We're getting serious in our Hadoop adoption. The first process (our so called "rollover") is now in production and it uses Hadoop, Hive, Oozie and various other parts of the Hadoop ecosystem.
Our next step is evaluating HBase and its performance on our (small and aging) cluster. To do that properly and to fix a rather embarrassing situation we first had to get proper monitoring up and running for our cluster. So far we've only had Cacti stats for OS level things (CPU, I/O, etc.) but we were missing actual Hadoop statistics.

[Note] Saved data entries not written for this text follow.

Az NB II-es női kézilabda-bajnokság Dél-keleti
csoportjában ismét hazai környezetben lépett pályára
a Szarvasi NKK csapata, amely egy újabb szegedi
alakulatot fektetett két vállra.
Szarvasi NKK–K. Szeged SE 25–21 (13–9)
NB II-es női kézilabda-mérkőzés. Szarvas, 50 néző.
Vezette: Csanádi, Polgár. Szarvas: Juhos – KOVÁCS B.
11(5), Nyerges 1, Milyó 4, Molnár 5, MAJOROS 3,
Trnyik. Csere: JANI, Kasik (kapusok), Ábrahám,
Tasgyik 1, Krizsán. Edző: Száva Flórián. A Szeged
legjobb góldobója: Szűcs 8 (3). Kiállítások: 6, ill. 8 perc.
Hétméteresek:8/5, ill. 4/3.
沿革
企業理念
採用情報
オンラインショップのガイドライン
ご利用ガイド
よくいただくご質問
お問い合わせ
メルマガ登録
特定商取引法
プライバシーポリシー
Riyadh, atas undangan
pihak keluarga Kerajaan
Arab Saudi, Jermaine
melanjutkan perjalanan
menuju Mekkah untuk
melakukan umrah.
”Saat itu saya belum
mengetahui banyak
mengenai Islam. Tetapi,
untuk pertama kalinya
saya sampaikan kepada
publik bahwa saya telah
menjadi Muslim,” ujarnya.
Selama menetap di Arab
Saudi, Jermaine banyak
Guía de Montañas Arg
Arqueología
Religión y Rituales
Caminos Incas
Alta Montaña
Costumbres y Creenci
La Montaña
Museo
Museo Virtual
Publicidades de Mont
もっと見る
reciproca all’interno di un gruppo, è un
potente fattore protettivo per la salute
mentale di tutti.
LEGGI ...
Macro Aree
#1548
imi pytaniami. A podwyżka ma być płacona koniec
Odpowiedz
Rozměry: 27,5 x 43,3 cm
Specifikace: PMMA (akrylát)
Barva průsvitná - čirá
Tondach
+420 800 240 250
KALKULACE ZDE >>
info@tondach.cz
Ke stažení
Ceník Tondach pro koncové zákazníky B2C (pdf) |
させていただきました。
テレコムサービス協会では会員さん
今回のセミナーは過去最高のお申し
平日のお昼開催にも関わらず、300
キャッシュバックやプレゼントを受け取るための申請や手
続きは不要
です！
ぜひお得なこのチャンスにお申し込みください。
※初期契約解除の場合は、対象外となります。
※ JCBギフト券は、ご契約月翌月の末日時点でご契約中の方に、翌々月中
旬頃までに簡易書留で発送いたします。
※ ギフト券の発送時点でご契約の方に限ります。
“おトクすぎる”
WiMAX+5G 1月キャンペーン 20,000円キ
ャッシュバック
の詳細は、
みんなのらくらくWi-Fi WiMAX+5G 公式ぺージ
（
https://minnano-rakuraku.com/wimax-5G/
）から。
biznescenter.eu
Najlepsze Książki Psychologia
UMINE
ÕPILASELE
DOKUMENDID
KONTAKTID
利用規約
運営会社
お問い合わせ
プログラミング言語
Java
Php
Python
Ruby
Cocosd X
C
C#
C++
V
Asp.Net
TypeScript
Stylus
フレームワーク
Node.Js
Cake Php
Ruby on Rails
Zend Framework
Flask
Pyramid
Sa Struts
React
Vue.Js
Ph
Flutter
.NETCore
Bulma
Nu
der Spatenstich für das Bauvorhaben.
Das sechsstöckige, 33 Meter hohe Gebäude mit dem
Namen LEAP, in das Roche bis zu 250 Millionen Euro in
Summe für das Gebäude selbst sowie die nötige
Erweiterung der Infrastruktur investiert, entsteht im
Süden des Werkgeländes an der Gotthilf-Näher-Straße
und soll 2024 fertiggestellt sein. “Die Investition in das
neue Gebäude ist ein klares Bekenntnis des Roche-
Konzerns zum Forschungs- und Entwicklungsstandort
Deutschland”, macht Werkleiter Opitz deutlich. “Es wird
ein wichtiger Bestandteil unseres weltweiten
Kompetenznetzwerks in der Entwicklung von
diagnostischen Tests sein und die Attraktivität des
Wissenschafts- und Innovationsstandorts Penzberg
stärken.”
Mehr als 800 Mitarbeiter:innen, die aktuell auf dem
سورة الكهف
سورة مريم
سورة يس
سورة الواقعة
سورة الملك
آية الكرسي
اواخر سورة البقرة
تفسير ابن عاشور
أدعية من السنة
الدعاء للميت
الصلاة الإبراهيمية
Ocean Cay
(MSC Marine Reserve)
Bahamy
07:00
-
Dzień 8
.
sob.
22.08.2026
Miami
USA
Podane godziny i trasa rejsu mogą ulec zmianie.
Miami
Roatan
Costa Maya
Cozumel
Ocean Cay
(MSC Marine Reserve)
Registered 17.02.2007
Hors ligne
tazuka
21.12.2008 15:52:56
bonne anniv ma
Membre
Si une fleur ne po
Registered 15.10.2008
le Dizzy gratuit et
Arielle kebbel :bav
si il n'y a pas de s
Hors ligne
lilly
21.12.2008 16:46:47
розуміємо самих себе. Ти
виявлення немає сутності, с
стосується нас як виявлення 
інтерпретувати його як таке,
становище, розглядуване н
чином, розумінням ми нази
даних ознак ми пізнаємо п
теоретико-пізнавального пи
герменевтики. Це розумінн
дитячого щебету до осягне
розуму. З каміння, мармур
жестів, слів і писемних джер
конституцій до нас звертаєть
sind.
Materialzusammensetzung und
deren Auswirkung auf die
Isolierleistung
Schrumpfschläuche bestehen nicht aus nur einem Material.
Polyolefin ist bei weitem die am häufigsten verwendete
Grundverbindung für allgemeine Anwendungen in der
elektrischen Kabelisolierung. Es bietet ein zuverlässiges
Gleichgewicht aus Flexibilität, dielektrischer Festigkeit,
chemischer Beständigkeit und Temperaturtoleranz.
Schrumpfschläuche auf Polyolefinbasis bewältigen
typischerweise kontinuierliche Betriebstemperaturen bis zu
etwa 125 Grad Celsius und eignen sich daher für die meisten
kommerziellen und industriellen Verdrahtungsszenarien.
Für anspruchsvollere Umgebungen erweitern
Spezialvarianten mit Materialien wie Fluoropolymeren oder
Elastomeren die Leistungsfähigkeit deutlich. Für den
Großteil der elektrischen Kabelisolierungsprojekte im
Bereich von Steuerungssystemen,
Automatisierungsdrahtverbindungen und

So we've now set up Ganglia at GBIF and the best news is it's public and using the very latest Ganglia 3.3 which was released only a few days ago in February 2012. The setup was relatively painless. Ganglia was just nice to work with. To get monitoring of HBase working we had to apply HBASE-4854 because it's not included in our Hadoop distribution (CDH3u2). Thanks to Lars George for the hint.
So we can happily report that Ganglia 3.3 works perfect with the GangliaContext31 from Hadoop.
Now all that's left is learning what most of these stats mean and then trying to extract useful information from them. Any hints are more than welcome and the HBase community already offered to help. Thank you very much!
For anyone interested in a few notes and details about how we set Ganglia up keep on reading.
First we had to configure iptables. This accepts all multicast packets for UDP and IGMP (it took me a while to figure out this was missing...):
iptables -A INPUT -p igmp -d 188.8.131.52/4 -j ACCEPT iptables -A INPUT -p udp -d 184.108.40.206/4 -j ACCEPT
We've split up our 18 machines in two Hadoop clusters so we wanted those separate in Ganglia as well. The only way I could get this to run is to have both clusters join different multicast addresses (mcast_join in gmond.conf). We're doing this using Puppet.
In gmetad.conf we then include one machine from each cluster:
data_source "hadoop-1" c1n1.gbif.org data_source "hadoop-2" c1n2.gbif.org
In multicast mode all machines that are listening on the same multicast address know about all state from all machines in that "ring". So what gmetad has to do is to connect to one of the machines from each ring via TCP (not multicast, that's what the tcp_accept_channel is for in gmond.conf).